Não há nenhuma filosofia, dogmática ou metodologia jurídica, por perfeita que seja, capaz de eliminar tal condicionamento. É assim, queira-se ou não, simplesmente pelo dado mais trivial no que se refere ao pensamento jurídico na prática: os operadores do direito não são menos pessoas de carne e osso que qualquer outro ser humano. Sobre esta verdade, que não pode ser mais elementar, passa simplesmente por encima a maneira corrente com que as questões do discurso jurídico são propostas por parte de sua doutrina profissional e/ou “oficial”. Com efeito, esta se refere – ou, mais habitualmente, nem sequer se refere – aos protagonistas do pensamento jurídico, especialmente aos juízes, de uma maneira tal “como se estes fossem pessoas distintas aos condutores de taxi, fabricantes ou professores...”(Simon, 1985).
As emoções, as intuições morais, as memórias, as percepções, as sensações e as experiências pessoais de cada indivíduo não são vistas como “cegas oleadas de afeto” senão como peças que outorgam “razões para interpretar”, e que servem como elementos condicionantes da interpretação e aplicação do direito. De fato, é precisamente a partir da evidência de que nossos pensamentos e avaliações têm nexo com nossas emoções que já não mais resulta aceitável deixá-las à margem da fronteira das modernas teorias hermenêuticas, de interpretação e de argumentação jurídica - independentemente do problema de saber se os juízos são "constituidos" ou "impulsionados " pela emoção (Greene, 2008; Haidt, 2008) ou simplesmente se correlacionam com a emoção que se vai gerando por cálculos inconscientes (Huebner et al. 2008). Hoje, o que se deve tratar de fazer é incorporar no âmbito do conhecimento jurídico uma reflexão e tomada de posição mais esclarecida de cara com as pesquisas levadas a cabo pelas ciências cognitivas e pela neurociência.
O problema é que a teoria jurídica insiste em ignorar a personalidade do intérprete autorizado porque seus defensores afirmam que tudo o que há que saber pode deduzir-se a partir do “manifesto” ponto de vista de um terceiro imparcial e “neutro”. As turvas regiões da primeira pessoa resultam enganosa, em especial no que se refere a forma como se comportam os magistrados quando, apoiados nesse leitmotiv do discurso racional e objetivo, “fazem justiça” e invocam “compulsión de ´la ley´ para justificar sus decisiones” (Kennedy, 2010). E isso sem falar que, em geral, os juízes não somente não toleram que se lhes imputem causas ideológicas ou psicológicas senão que reagem com indignação ante elas, negando-as em termos suspeitosamente apaixonados, como se tratasse de uma agressão a sua honestidade profissional.

Problema 1: Nas linhas extraídas, edite o trecho que vai da linha que contém "José Ángel Villamor Carrillo" até a que contém "Extracted Page 81", ambas incluídas, trocando "quantitative-investment" por "investimento-quantitativo" e mantendo todo o resto igual. Não inclua as imagens na resposta.
O texto e as linhas extraídas não têm relação entre si.

[Fontes de documentos em texto simples]
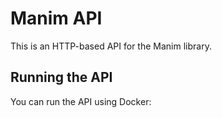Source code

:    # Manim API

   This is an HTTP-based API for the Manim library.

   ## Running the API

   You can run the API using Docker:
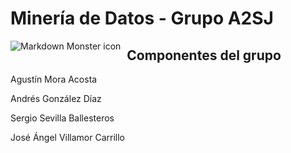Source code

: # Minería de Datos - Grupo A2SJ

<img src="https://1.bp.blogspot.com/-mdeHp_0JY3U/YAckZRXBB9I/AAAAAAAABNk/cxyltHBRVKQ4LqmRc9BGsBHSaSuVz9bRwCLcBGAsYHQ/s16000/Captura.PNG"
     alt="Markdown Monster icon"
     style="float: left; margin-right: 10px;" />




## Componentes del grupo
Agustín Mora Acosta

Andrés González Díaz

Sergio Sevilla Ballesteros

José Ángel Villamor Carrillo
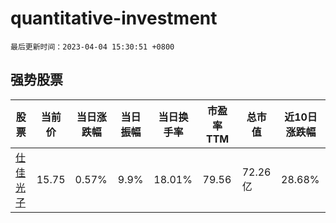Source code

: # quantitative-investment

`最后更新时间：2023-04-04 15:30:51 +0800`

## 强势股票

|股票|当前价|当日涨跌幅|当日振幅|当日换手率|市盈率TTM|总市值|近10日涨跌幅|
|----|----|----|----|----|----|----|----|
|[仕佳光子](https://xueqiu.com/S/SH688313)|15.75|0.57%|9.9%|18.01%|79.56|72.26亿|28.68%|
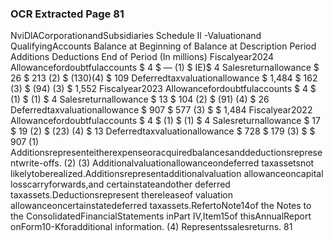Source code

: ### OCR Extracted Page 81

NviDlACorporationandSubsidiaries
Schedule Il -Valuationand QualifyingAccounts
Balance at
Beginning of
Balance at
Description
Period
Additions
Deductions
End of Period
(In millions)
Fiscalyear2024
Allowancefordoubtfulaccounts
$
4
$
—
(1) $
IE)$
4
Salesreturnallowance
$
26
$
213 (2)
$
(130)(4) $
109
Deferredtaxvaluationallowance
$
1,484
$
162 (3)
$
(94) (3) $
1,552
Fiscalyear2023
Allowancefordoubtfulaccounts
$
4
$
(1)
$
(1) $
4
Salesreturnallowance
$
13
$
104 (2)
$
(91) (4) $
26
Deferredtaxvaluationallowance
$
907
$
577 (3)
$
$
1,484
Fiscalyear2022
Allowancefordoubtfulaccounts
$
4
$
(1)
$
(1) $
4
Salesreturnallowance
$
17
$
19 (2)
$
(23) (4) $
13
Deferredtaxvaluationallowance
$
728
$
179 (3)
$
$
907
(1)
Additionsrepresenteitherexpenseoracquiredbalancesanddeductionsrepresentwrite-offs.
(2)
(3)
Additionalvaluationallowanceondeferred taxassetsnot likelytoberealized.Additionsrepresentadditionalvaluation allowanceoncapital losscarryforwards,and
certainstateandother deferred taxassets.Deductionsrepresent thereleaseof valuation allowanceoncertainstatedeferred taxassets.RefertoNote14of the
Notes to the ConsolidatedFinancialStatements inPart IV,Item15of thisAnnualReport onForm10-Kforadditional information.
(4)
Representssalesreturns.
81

Problema 2:
Responda com base no texto sobre o pensamento jurídico:
(a) A quem, especialmente, a doutrina se refere como se fossem pessoas distintas de condutores de táxi, fabricantes ou professores?
(b) Pesquisas de quais áreas devem ser levadas em conta no âmbito do conhecimento jurídico?
(c) Como os juízes reagem quando se lhes imputam causas ideológicas ou psicológicas?

Resposta 1:
José Ángel Villamor Carrillo
Source code

: # investimento-quantitativo

`最后更新时间：2023-04-04 15:30:51 +0800`

## 强势股票

|股票|当前价|当日涨跌幅|当日振幅|当日换手率|市盈率TTM|总市值|近10日涨跌幅|
|----|----|----|----|----|----|----|----|
|[仕佳光子](https://xueqiu.com/S/SH688313)|15.75|0.57%|9.9%|18.01%|79.56|72.26亿|28.68%|
Source code

: ### OCR Extracted Page 81

Resposta 2:
(a) Aos juízes.
(b) Das ciências cognitivas e da neurociência.
(c) Reagem com indignação e as negam em termos suspeitosamente apaixonados, como se fosse uma agressão à sua honestidade profissional.